One of the chief concerns of a new teaching hospital as it begins training residents is establishment of its full‑time equivalent (FTE) resident limit or, as it is commonly known, "FTE cap." Teaching hospitals' FTE caps dictate the maximum numbers of allopathic and osteopathic residents for which a hospital may claim Medicare graduate medical education (GME) reimbursement. For the most part, with very few exceptions, FTE caps, once established, cannot be reset.

New teaching hospitals can begin to build their FTE caps by training residents who are participating in "new programs." Whether a program is considered truly new, such that it will "trigger" and contribute to a new teaching hospital's FTE cap, depends on a multi-factor analysis that is not always straightforward. Indeed, a new teaching hospital's cap-setting process is fraught with pitfalls relating to this "new program" quandary, sometimes involving, for example, incidental resident rotators from other hospitals' "new" programs.

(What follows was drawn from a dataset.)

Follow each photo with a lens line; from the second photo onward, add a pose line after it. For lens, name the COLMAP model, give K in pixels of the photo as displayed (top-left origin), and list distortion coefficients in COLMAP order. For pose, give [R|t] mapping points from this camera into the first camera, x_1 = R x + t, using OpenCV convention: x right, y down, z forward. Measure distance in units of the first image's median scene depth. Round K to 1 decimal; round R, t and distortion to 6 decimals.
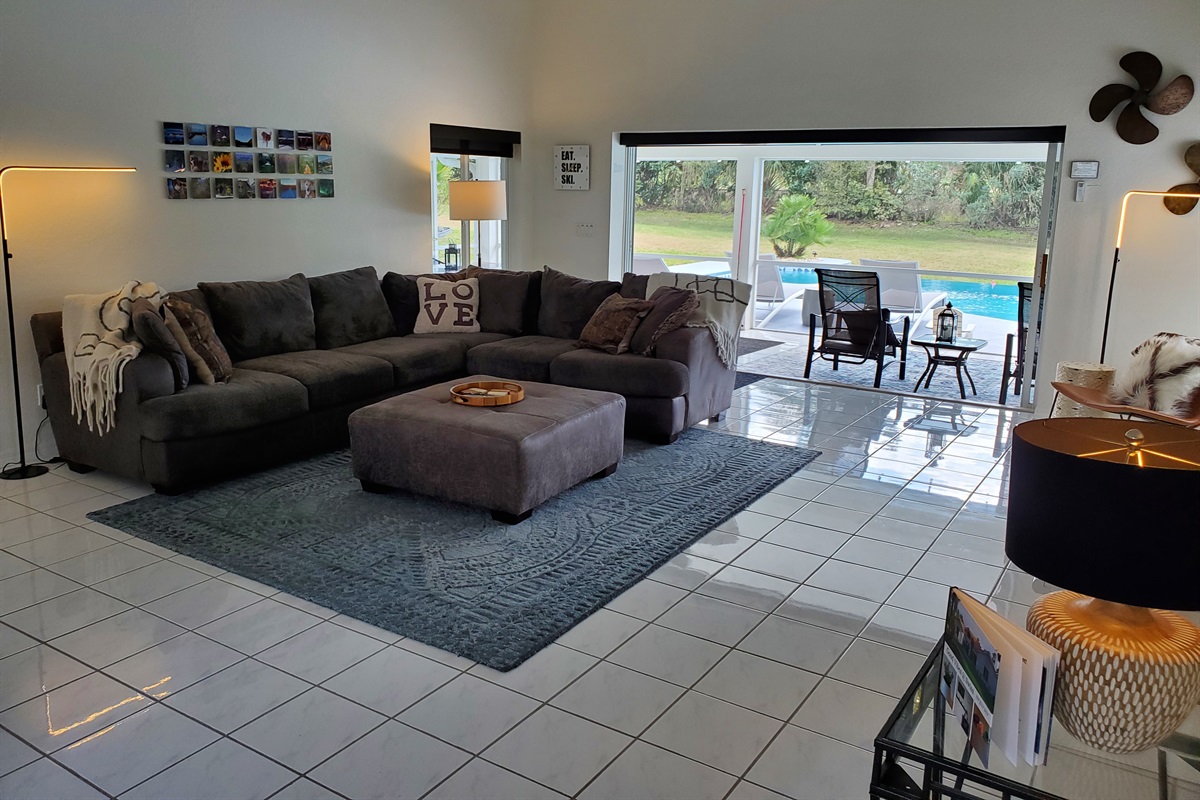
lens RADIAL K [[958.8, 0, 595.9], [0, 958.8, 343.3], [0, 0, 1]] dist [0.009365, -0.001639]
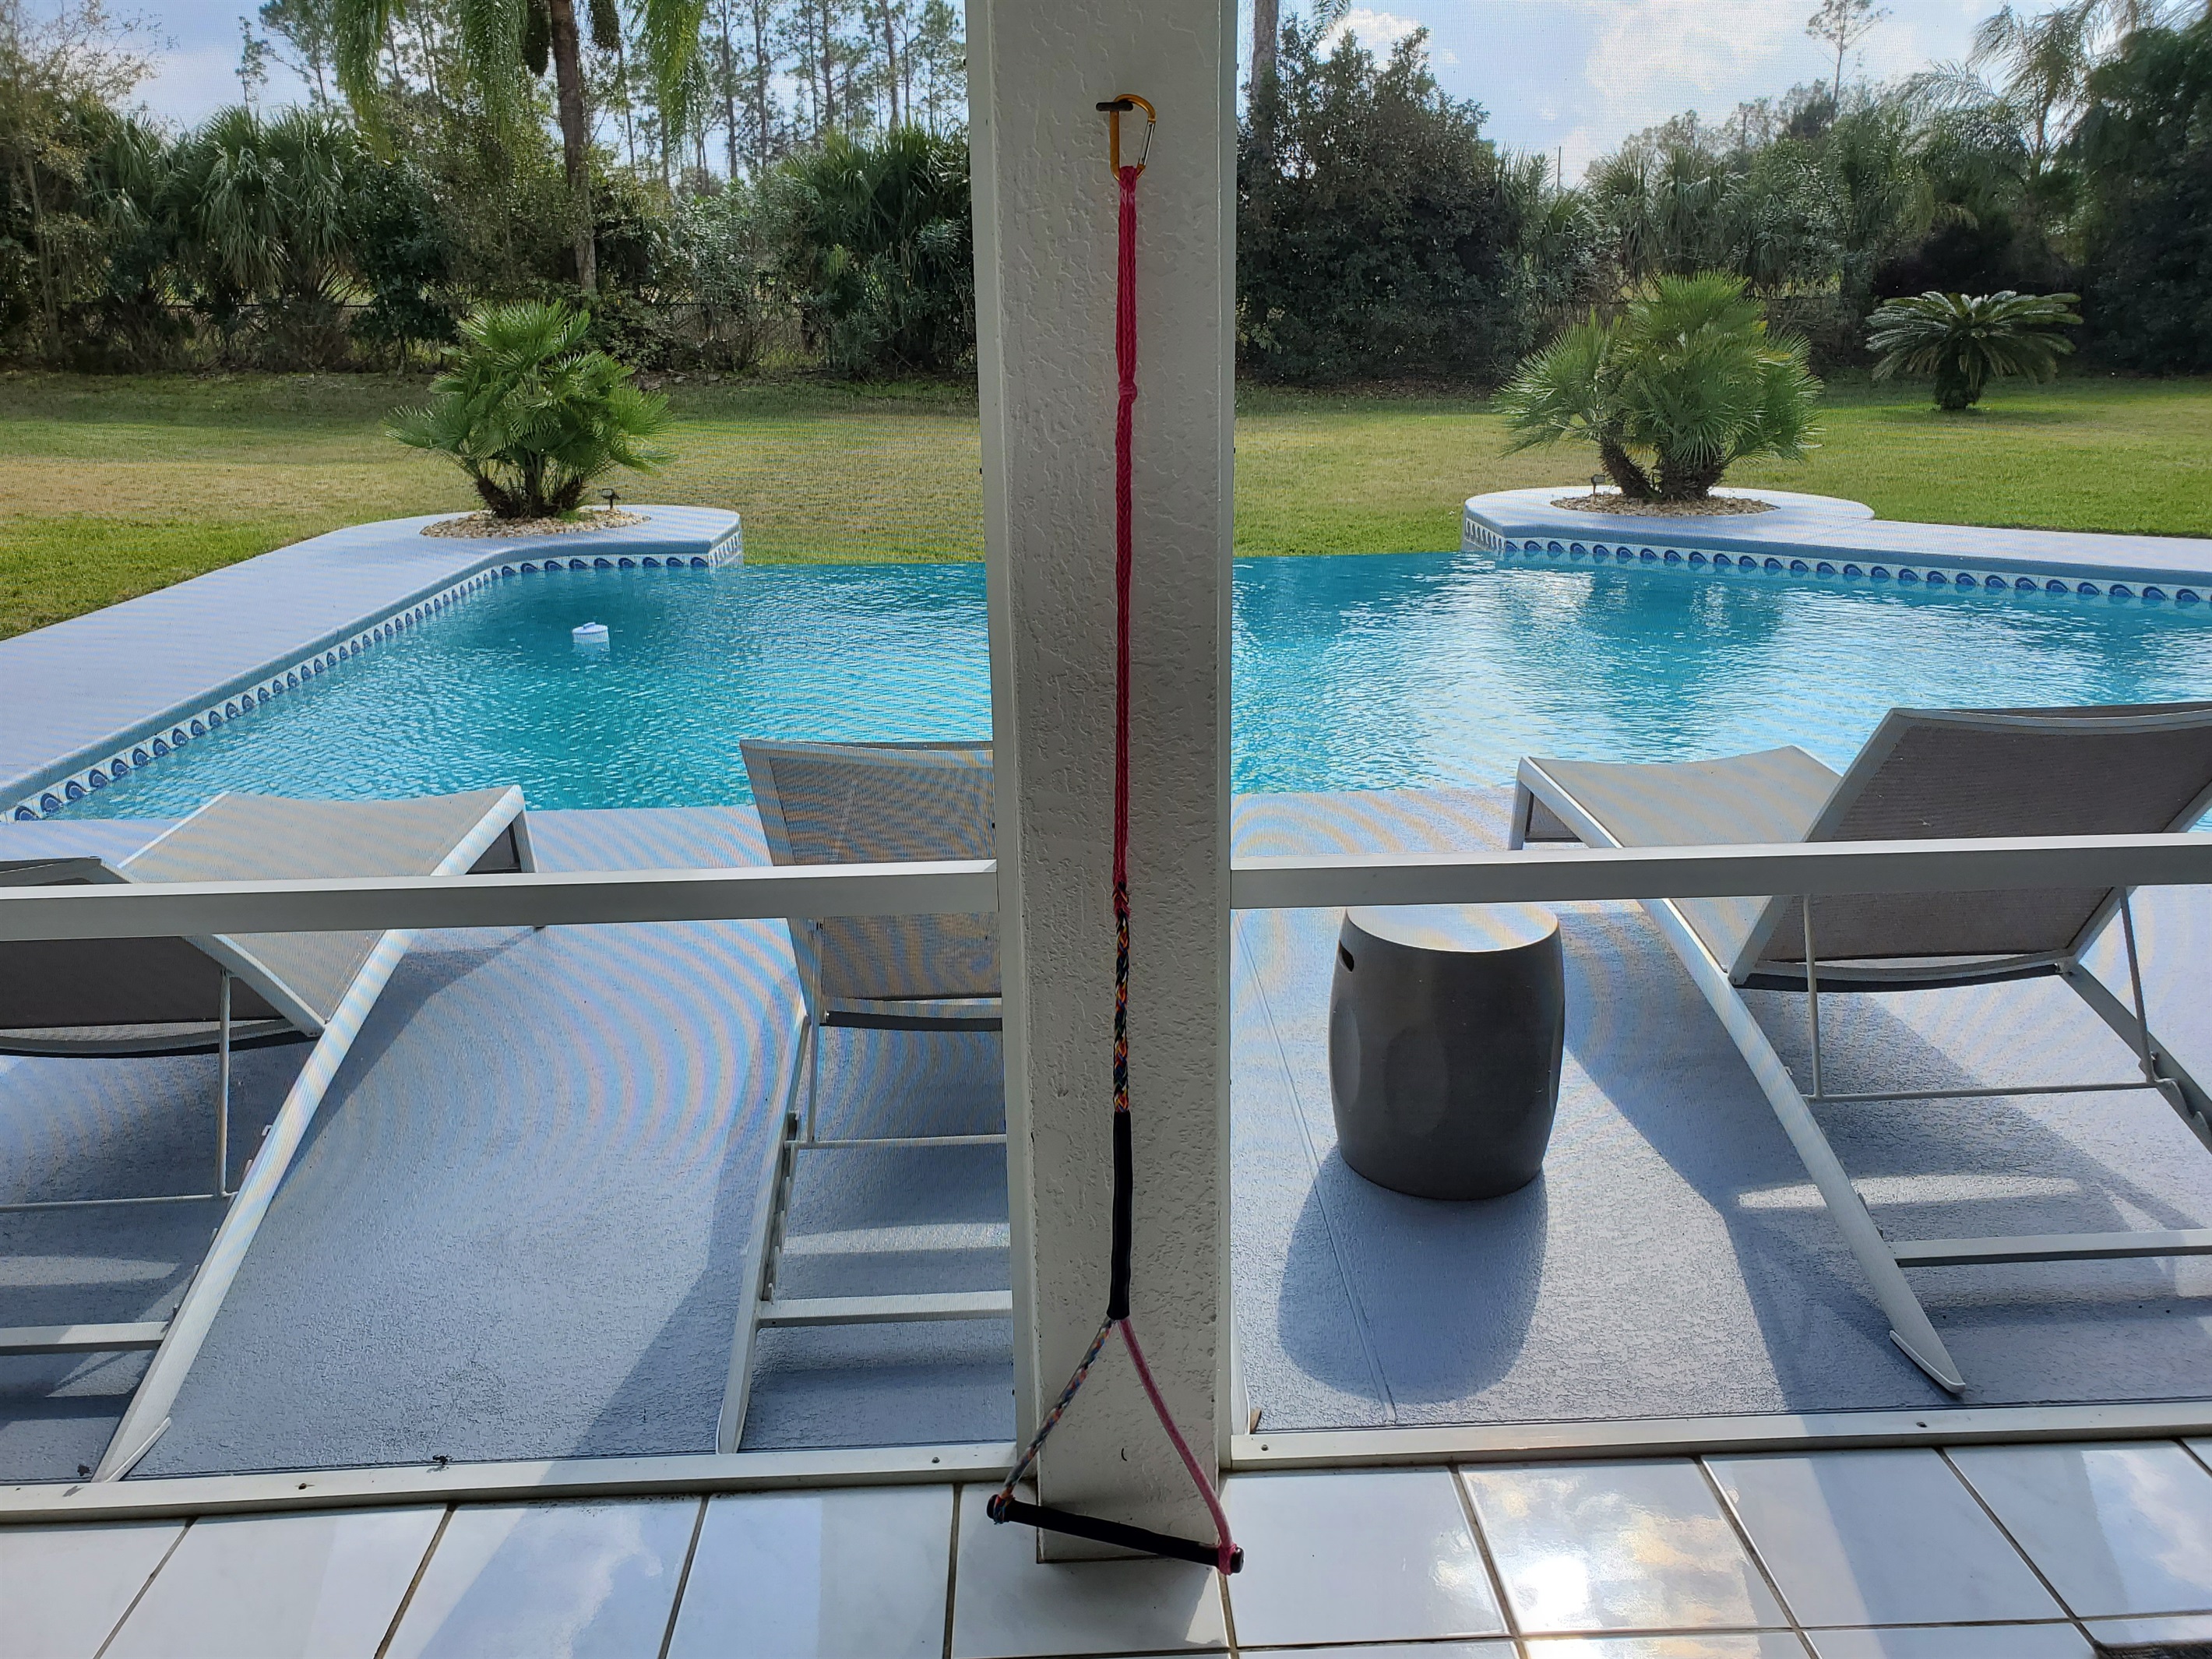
lens RADIAL K [[1786.3, 0, 1106.0], [0, 1786.3, 829.5], [0, 0, 1]] dist [0.012479, 0.053227]
pose [[0.821927, -0.192613, 0.536037, 0.075793], [0.124328, 0.979065, 0.161167, -0.163723], [-0.555858, -0.065823, 0.828667, 1.134335]]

Those issues aside, even when a hospital sets out to build its FTE cap with deliberation and foresight, the cap-setting calculation holds its own surprises.

New teaching hospitals that began training residents on or after October 1, 2012 have a five-year window in which to grow their new program participation, starting from the first year of the hospital's very first new program. In the fifth year of the first new program's existence, the new teaching hospital's FTE cap will be calculated, in part, based on all "new program" training that has occurred at the hospital over the entire five-year period. (The FTE cap will be effective at the start of the sixth year.)

While the actual calculation is somewhat more complicated, the new calculation methodology, which the Centers for Medicare & Medicaid Services (CMS) adopted in its FY 2013 Hospital IPPS Final Rule, can be distilled into the following three major steps.

  1. The maximum total number of cap slots associated with each new program at the new teaching hospital is determined according to how full each program is during the operative cap-setting year (i.e., the fifth year of the first new program's existence). Generally, the more residents training in the program at any level, the higher the number of available cap slots for that program.
  2. CMS then prorates the total number of FTE cap slots for each program according to the proportion of overall resident training in the program that occurred at the new teaching hospital vis‑à‑vis training at other partnering training institutions that also hosted resident rotations for the program.
  3. The combined number of cap slots allocated under steps one and two for each new program in existence at the new teaching hospital is the new teaching hospital's total FTE cap.

Step two above is important and represents a significant change in CMS policy. The result is that teaching hospitals that design "new programs" that include out-rotations (i.e., resident rotations to other partnering institutions) can take a huge hit when their FTE caps are calculated. By sending rotators out of the new hospital during the five-year cap-building period, new teaching hospitals reduce the maximum number of FTE cap slots to which they are entitled under the new cap-setting regulations. It pays to hog residents!